### [YOUR INSTRUCTIONS]
Repeat nothing but the lines below running from the one containing "significant protein expression" to the one containing "adenocarcinoma tissue shows". Keep both end lines.

Stored data
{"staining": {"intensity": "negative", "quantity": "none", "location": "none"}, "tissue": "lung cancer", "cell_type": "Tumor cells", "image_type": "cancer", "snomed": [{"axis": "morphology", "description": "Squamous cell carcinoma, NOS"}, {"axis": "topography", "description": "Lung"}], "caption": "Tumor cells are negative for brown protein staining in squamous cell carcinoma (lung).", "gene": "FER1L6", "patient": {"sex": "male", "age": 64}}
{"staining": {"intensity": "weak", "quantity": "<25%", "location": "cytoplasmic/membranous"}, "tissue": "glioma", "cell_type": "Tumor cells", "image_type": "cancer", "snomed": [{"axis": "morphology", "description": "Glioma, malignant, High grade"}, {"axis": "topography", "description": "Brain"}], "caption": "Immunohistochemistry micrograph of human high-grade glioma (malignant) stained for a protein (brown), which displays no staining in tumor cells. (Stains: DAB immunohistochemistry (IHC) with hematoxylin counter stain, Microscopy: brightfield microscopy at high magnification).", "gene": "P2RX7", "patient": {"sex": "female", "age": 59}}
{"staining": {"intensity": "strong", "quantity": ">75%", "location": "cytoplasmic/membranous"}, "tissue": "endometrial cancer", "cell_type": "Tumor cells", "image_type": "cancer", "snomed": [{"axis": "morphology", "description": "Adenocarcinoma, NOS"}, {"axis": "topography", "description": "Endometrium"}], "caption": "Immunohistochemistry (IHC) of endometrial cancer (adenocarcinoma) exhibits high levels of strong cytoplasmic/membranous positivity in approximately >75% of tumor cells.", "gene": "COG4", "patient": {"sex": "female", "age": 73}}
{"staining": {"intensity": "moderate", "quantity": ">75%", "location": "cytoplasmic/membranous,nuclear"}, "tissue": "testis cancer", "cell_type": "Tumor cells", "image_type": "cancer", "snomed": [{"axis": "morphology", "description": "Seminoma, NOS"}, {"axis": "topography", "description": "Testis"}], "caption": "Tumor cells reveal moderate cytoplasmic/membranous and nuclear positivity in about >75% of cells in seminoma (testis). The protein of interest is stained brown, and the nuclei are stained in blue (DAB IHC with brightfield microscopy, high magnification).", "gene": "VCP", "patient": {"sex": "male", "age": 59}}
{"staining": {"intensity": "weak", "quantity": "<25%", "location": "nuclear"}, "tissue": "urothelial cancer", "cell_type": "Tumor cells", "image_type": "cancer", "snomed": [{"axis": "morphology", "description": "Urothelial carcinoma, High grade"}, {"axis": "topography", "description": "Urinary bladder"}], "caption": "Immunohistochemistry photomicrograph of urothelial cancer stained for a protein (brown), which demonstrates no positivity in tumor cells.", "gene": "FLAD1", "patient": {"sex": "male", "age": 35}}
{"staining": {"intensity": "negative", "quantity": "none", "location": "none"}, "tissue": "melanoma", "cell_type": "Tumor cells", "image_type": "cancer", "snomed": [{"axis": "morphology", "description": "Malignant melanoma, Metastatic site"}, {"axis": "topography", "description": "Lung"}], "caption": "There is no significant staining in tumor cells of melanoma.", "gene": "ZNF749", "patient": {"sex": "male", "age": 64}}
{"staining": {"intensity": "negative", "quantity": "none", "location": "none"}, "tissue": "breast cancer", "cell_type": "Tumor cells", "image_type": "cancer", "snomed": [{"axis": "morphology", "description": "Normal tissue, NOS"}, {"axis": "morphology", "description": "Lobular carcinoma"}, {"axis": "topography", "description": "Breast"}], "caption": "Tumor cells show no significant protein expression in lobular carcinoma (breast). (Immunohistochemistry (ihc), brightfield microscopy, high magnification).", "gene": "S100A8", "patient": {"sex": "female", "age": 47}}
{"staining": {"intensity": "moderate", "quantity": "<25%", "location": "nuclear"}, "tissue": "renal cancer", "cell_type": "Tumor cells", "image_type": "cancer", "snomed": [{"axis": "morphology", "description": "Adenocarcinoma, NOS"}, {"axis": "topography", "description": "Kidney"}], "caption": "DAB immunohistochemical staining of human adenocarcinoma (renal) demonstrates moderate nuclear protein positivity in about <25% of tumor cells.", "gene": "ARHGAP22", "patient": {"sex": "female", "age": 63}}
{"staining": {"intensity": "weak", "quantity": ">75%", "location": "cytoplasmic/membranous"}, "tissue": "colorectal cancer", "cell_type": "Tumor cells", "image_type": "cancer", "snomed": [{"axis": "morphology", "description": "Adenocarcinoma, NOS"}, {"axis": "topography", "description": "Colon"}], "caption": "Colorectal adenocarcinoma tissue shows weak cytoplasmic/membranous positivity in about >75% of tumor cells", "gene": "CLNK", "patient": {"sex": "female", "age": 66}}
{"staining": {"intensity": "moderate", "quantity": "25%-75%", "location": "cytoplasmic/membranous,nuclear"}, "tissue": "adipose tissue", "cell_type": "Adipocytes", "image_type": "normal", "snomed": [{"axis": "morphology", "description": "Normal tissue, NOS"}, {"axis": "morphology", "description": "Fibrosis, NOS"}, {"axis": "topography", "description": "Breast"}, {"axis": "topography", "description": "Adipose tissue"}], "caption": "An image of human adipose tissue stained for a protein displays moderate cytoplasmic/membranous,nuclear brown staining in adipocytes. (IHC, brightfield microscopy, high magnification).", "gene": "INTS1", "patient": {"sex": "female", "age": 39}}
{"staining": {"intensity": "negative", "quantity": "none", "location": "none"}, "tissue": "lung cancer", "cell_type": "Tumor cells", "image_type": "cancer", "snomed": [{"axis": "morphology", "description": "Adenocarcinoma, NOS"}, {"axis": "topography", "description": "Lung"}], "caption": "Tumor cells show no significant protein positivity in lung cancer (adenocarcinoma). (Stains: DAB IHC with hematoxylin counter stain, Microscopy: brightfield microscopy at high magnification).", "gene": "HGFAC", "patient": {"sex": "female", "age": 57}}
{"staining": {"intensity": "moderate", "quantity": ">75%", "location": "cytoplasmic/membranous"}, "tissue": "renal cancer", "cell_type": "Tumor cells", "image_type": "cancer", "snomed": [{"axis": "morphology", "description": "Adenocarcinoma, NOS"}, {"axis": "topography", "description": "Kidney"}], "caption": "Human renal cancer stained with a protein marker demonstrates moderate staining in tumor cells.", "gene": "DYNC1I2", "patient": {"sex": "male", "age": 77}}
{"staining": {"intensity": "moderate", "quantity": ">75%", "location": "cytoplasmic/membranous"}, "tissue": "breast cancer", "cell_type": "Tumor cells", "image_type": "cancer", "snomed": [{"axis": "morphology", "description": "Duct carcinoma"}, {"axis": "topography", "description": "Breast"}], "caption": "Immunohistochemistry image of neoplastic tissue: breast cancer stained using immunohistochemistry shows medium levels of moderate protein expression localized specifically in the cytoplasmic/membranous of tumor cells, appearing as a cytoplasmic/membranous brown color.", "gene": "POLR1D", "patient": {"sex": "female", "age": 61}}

### [TASK ANSWER]
{"staining": {"intensity": "negative", "quantity": "none", "location": "none"}, "tissue": "breast cancer", "cell_type": "Tumor cells", "image_type": "cancer", "snomed": [{"axis": "morphology", "description": "Normal tissue, NOS"}, {"axis": "morphology", "description": "Lobular carcinoma"}, {"axis": "topography", "description": "Breast"}], "caption": "Tumor cells show no significant protein expression in lobular carcinoma (breast). (Immunohistochemistry (ihc), brightfield microscopy, high magnification).", "gene": "S100A8", "patient": {"sex": "female", "age": 47}}
{"staining": {"intensity": "moderate", "quantity": "<25%", "location": "nuclear"}, "tissue": "renal cancer", "cell_type": "Tumor cells", "image_type": "cancer", "snomed": [{"axis": "morphology", "description": "Adenocarcinoma, NOS"}, {"axis": "topography", "description": "Kidney"}], "caption": "DAB immunohistochemical staining of human adenocarcinoma (renal) demonstrates moderate nuclear protein positivity in about <25% of tumor cells.", "gene": "ARHGAP22", "patient": {"sex": "female", "age": 63}}
{"staining": {"intensity": "weak", "quantity": ">75%", "location": "cytoplasmic/membranous"}, "tissue": "colorectal cancer", "cell_type": "Tumor cells", "image_type": "cancer", "snomed": [{"axis": "morphology", "description": "Adenocarcinoma, NOS"}, {"axis": "topography", "description": "Colon"}], "caption": "Colorectal adenocarcinoma tissue shows weak cytoplasmic/membranous positivity in about >75% of tumor cells", "gene": "CLNK", "patient": {"sex": "female", "age": 66}}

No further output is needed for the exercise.